By Simon Zekaria
LONDON-- Vodafone Group PLC on Friday posted an acceleration in
key quarterly sales growth as the telecom giant hailed the
continued recovery of its European markets.
The world's second-largest mobile operator by subscribers after
China Mobile Ltd. said revenue excluding handset sales, currency
movements and mergers and acquisitions--a primary metric--rose 0.8%
in the three months ended June 30. This compares with a 0.1% gain
in the previous quarter of the last fiscal year, when it posted its
first growth for 11 quarters.
On the same basis, Europe revenue dipped 1.5% but Africa, Middle
East and Asia Pacific revenue, including India--a key Vodafone
market--rose 6.1%, as the operator shifts resources to
faster-growing economies.
Vodafone's overall first-quarter revenue dipped 0.9%
year-over-year to GBP10.1 billion ($15.6 billion), but rose 3.3%
excluding currency movements and mergers or acquisitions.
The company didn't disclose profit figures.
"We have made a good start to the year. Our emerging markets
have maintained their strong momentum and more of our European
businesses are returning to growth," said Chief Executive Vittorio
Colao.
Vodafone shares rose more than 3% in early trading in response
to the figures, valuing the company at GBP61.5 billion. Hargreaves
Lansdown analyst Richard Hunter said the update confirms Vodafone's
upward trajectory.
"To describe a company of Vodafone's size as a work in progress
may seem counterintuitive, yet the statement confirms the case," he
said.
For years, the Newbury, England-based company has been stung in
recent years by its high exposure to Europe's anemic wireless
markets; a region where it generates most of its sales. Pinched
consumer spending, intensive competition and regulation have
combined to curtail the company's performance in its main
geographies of Germany, Spain and Italy, as well as elsewhere.

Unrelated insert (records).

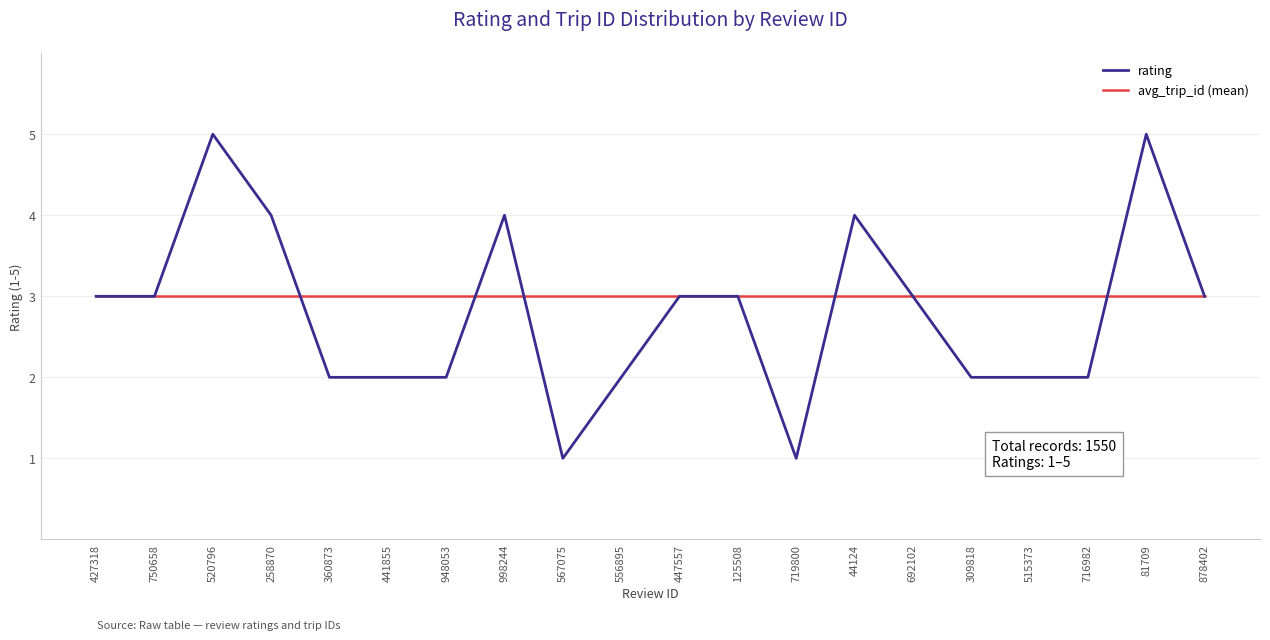

Which series has the widest spread of values?

rating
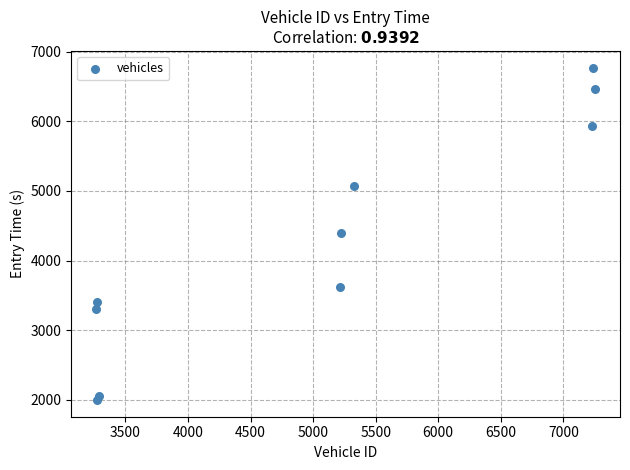

What is the average Y value?

4302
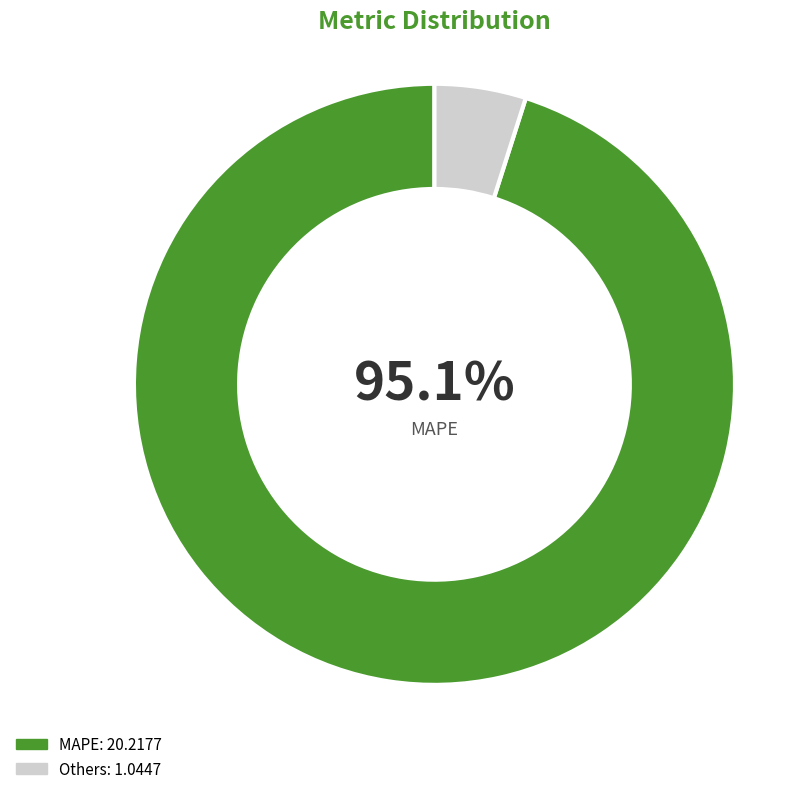

How many segments does this pie chart have?

2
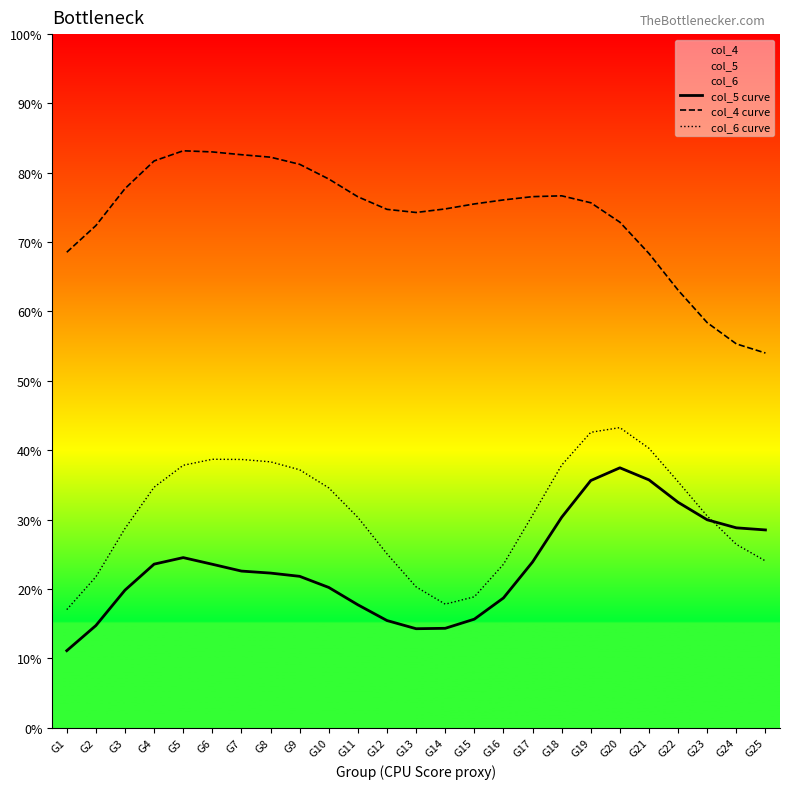

How many values in the col_6 curve series exceed 30?

15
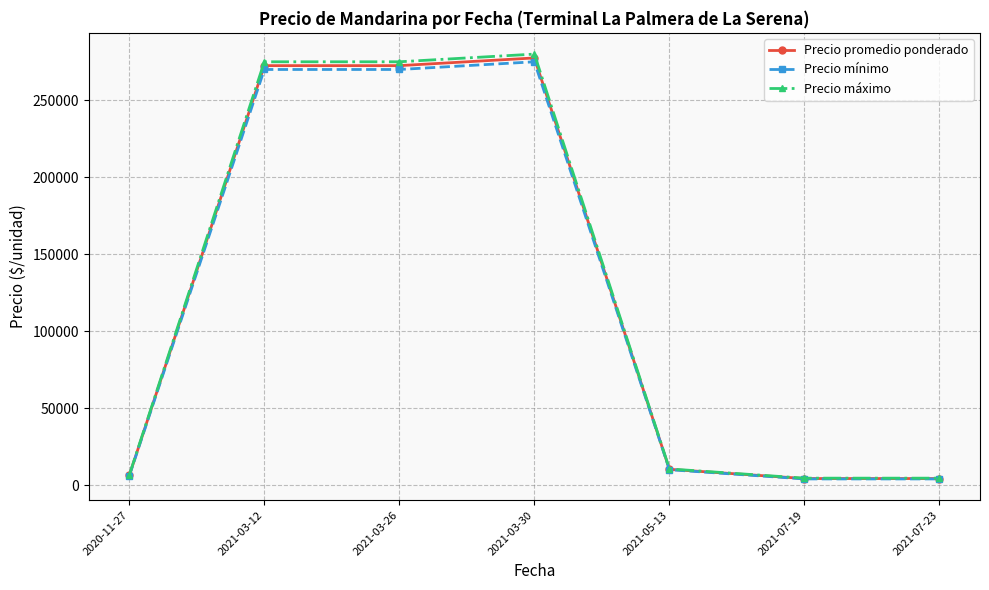

Does the chart have visible grid lines?

Yes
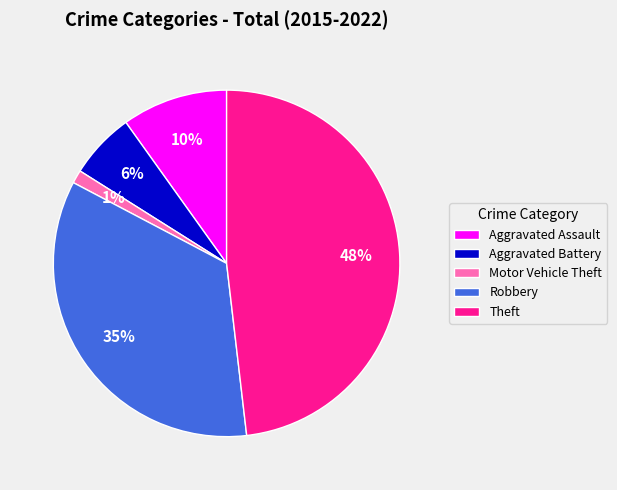

Count the number of slices in the pie.

5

It is spending billions of dollars to improve network quality
and speed across the world as consumers demand fast-speed
connection for mobile Internet data usage, Internet broadband and
media. In Europe, where it is rolling out fiber-optic to push its
burgeoning business, it sees the upgrade central to a turnaround of
its fortunes in the region.
Vodafone has also focused on deal-making across Europe's
fragmented telecom and media sectors, which are pursuing fixed-line
assets and exclusive content to shore up stagnating wireless
businesses. Operators on the continent are converging to provide
bundled offers to boost subscriber loyalty and revenue.
Friday, it said revenue excluding handset sales, currency
movements and mergers and acquisitions in Germany fell 1.2%, better
than a 3.1% decline in the fourth quarter. Vodafone spent $10
billion to buy Kabel Deutschland, a cable operator in the country,
as it battles with rival Deutsche Telekom AG.

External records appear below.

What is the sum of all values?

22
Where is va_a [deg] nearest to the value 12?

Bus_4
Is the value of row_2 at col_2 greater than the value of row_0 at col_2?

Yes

In Italy and Spain, revenue on the same basis was down 2% and
5.5%, respectively, but an improvement on falls of 3.7% and 7.8% in
the previous three months.
Last month, Vodafone said it launched talks with Liberty Global
PLC over an " exchange of selected assets," throwing two European
powerhouses back into the center of a frenzy of European television
and communications deal making. Friday, Mr. Colao told reporters he
had "nothing new" to add on the conversations.

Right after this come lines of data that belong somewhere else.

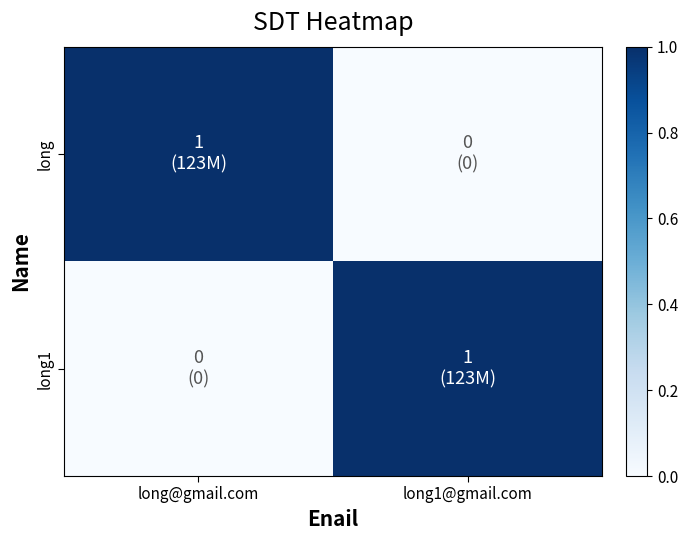

Which series has the largest total across all categories?

long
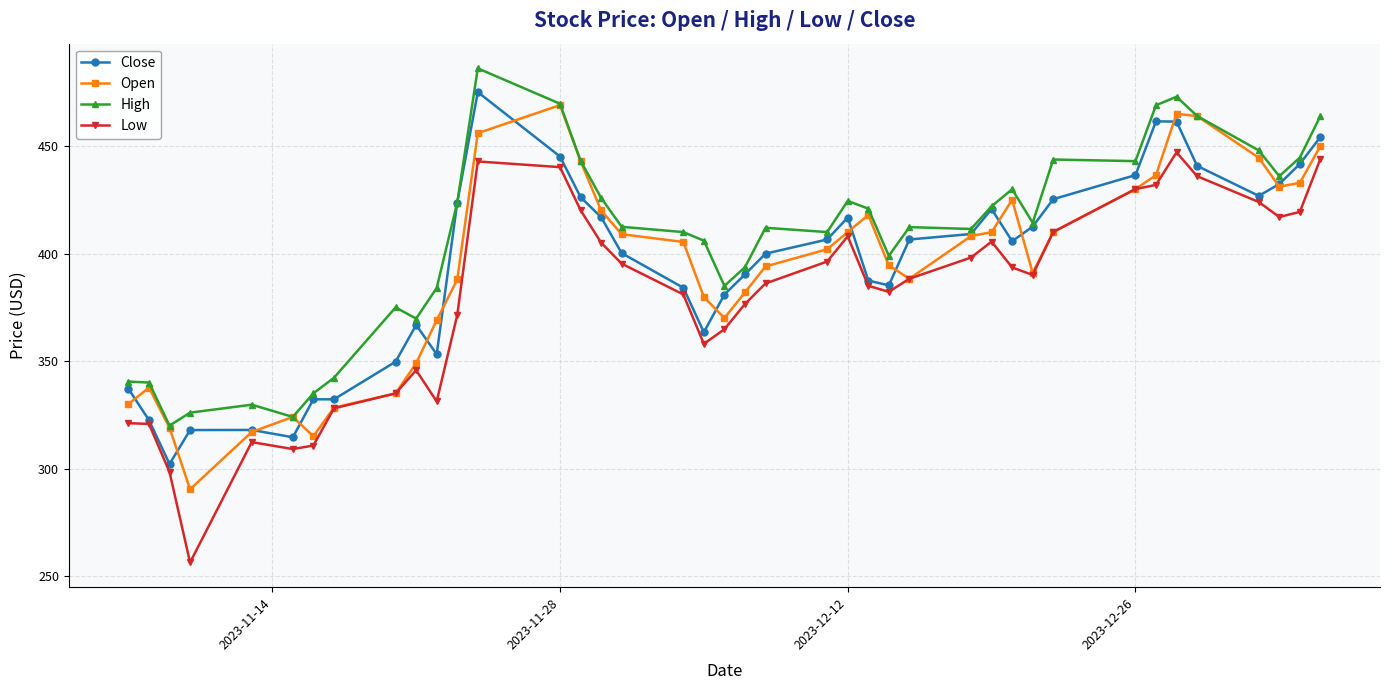

True or false: Close has more than 0 interior local peaks.

True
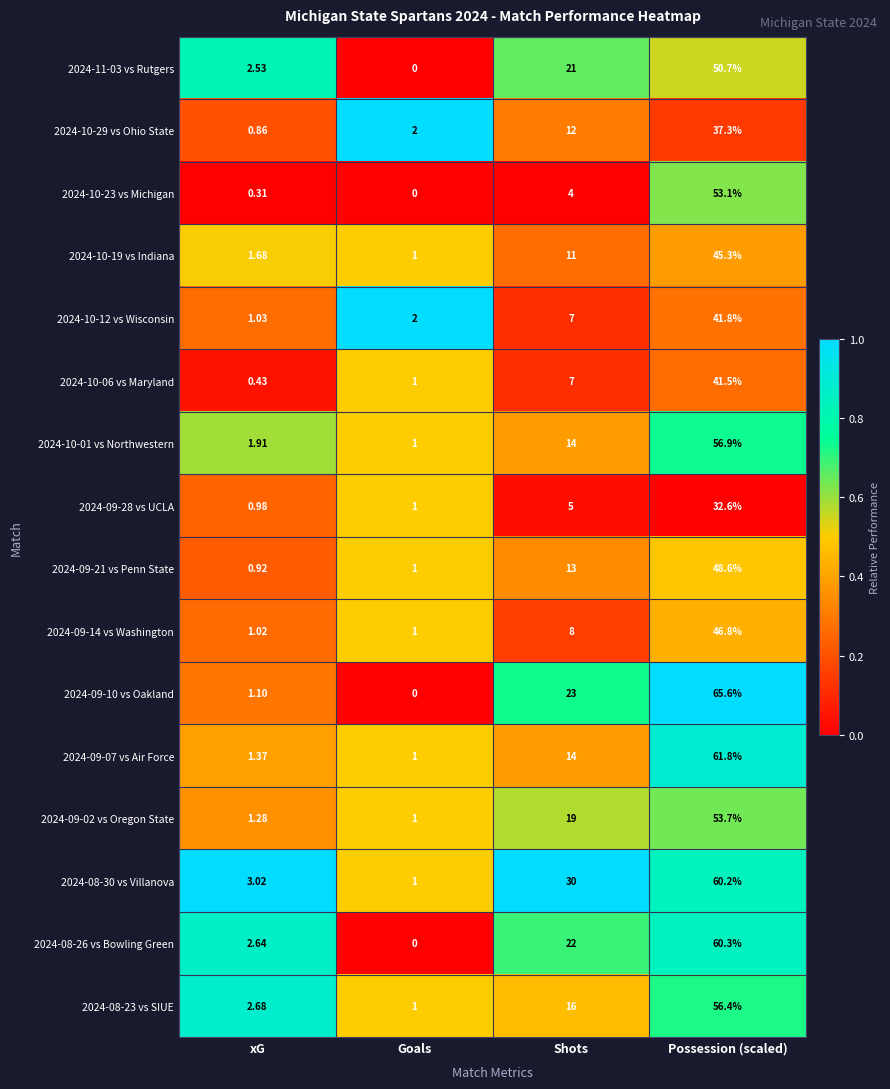

Is the value of 2024-08-26 vs Bowling Green at xG greater than the value of 2024-09-10 vs Oakland at xG?

Yes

Vodafone has also recently shaken up its management in Europe,
which has become the touchstone of the group's strategy. Earlier
this week, its Europe CEO departed and heads of European markets
were charged to report directly to Mr. Colao as the firm moved to
boost decision-making in region.
Separately, Vodafone on Friday said it continues to consider an
initial public offering of its fast-growing Indian businesses,
without elaborating on any time frame for a decision.